▶ [PROVIDED TEXT]
Tetley's Bitter Super League was the official name for the year 2000's Super League championship season, the 106th season of top-level professional rugby league football in Britain, and the fifth championship run by the Super League. The season culminated in the Grand Final between St Helens R.F.C. and Wigan Warriors, which St Helens won, claiming their second consecutive Championship.

Table

Play-offs

Wide to West
St Helens, who finished second in the regular season table, hosted Bradford Bulls for the qualifying play-off in week one of the play-offs. One of Super League's most well known tries was scored in the final seconds of the match. Bradford led the game 11–10 into the final minute when, deep in the St Helens half with the match seemingly lost, St Helens were awarded a penalty. The try scored on the second tackle by Chris Joynt became known as "Wide to West" due to the phrase being used in live commentary by Eddie Hemmings. St Helens won 16–11.

Eddie Hemmings and Mike Stephenson commentated for  Sky Sports:
 
Hemmings   It's gonna be the match for Bradford.

▶ [LIST OF TASKS]
1) Answer these from the text on the 2000 Super League season, one line each:
(a) Which team did St Helens face in the Grand Final?
(b) In what position did St Helens finish in the regular season table?
(c) Who scored the try that became known as "Wide to West"?
2) Output the stretch of the text on the 2000 Super League season from "Tetley's Bitter Super" through "second consecutive Championship.", word for word.

▶ [STORED DATA]
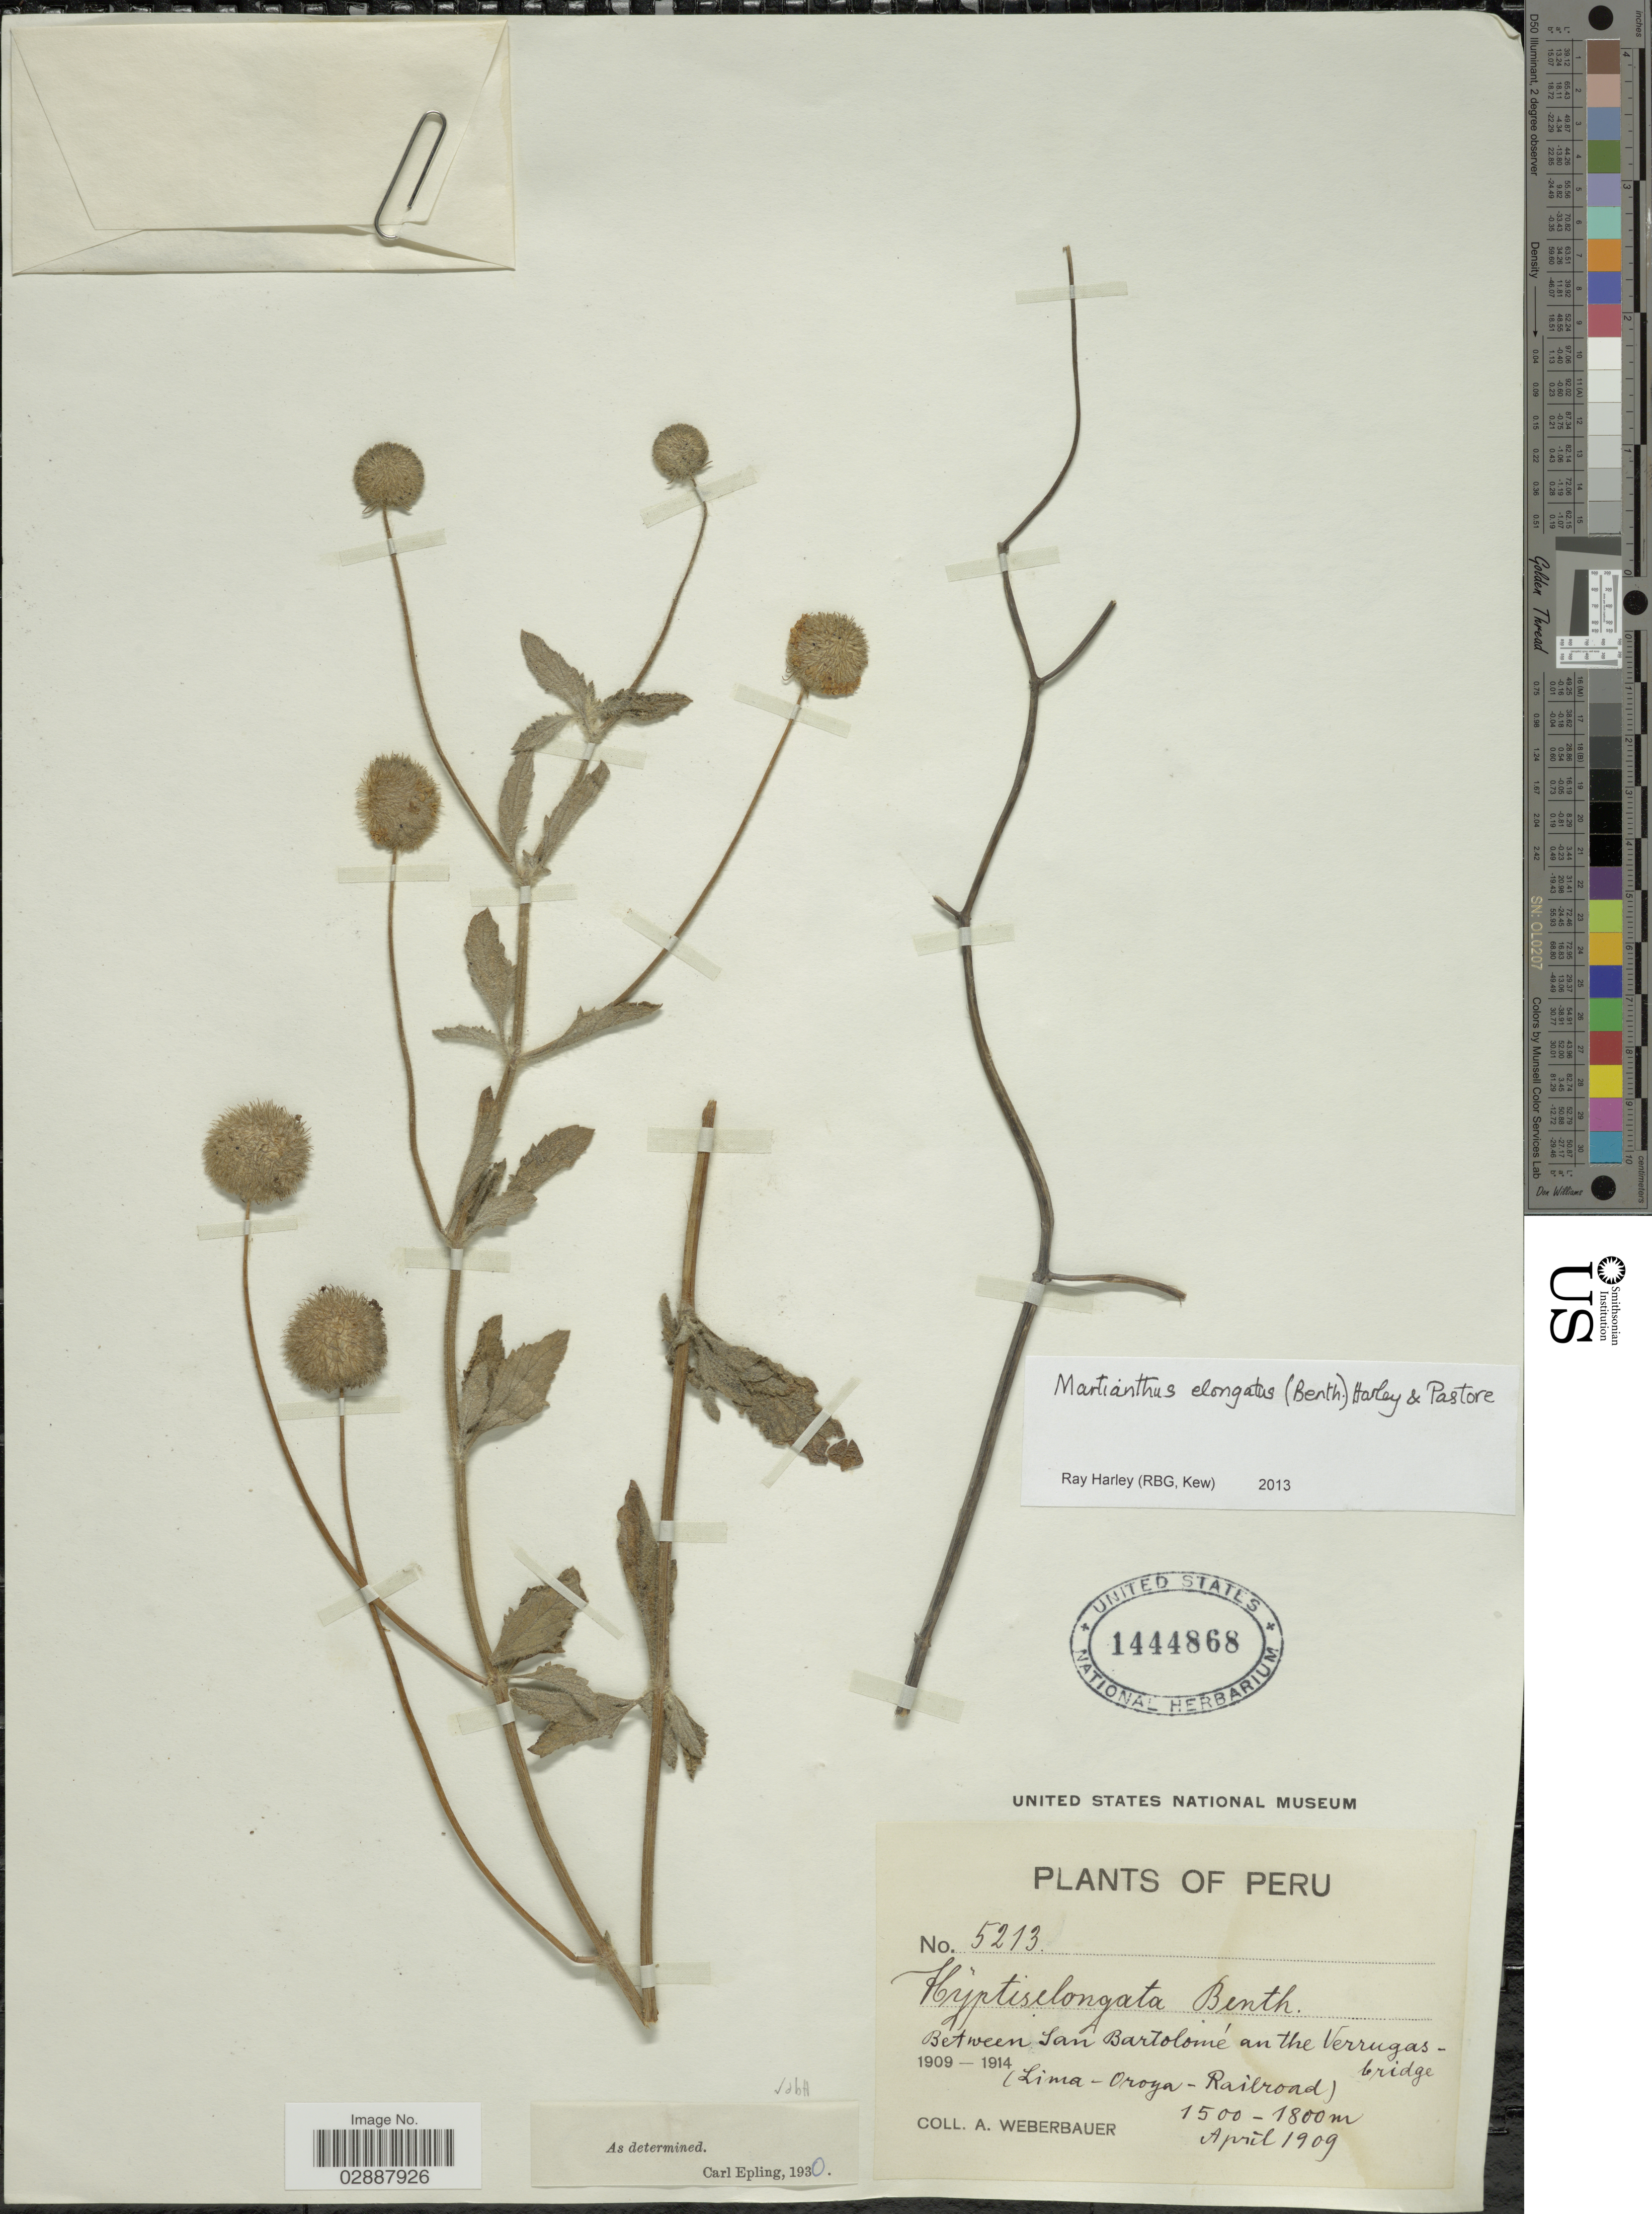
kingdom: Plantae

▶ [TASK-BY-TASK OUTPUTS]
1)
(a) Wigan Warriors
(b) Second
(c) Chris Joynt

2)
Tetley's Bitter Super League was the official name for the year 2000's Super League championship season, the 106th season of top-level professional rugby league football in Britain, and the fifth championship run by the Super League. The season culminated in the Grand Final between St Helens R.F.C. and Wigan Warriors, which St Helens won, claiming their second consecutive Championship.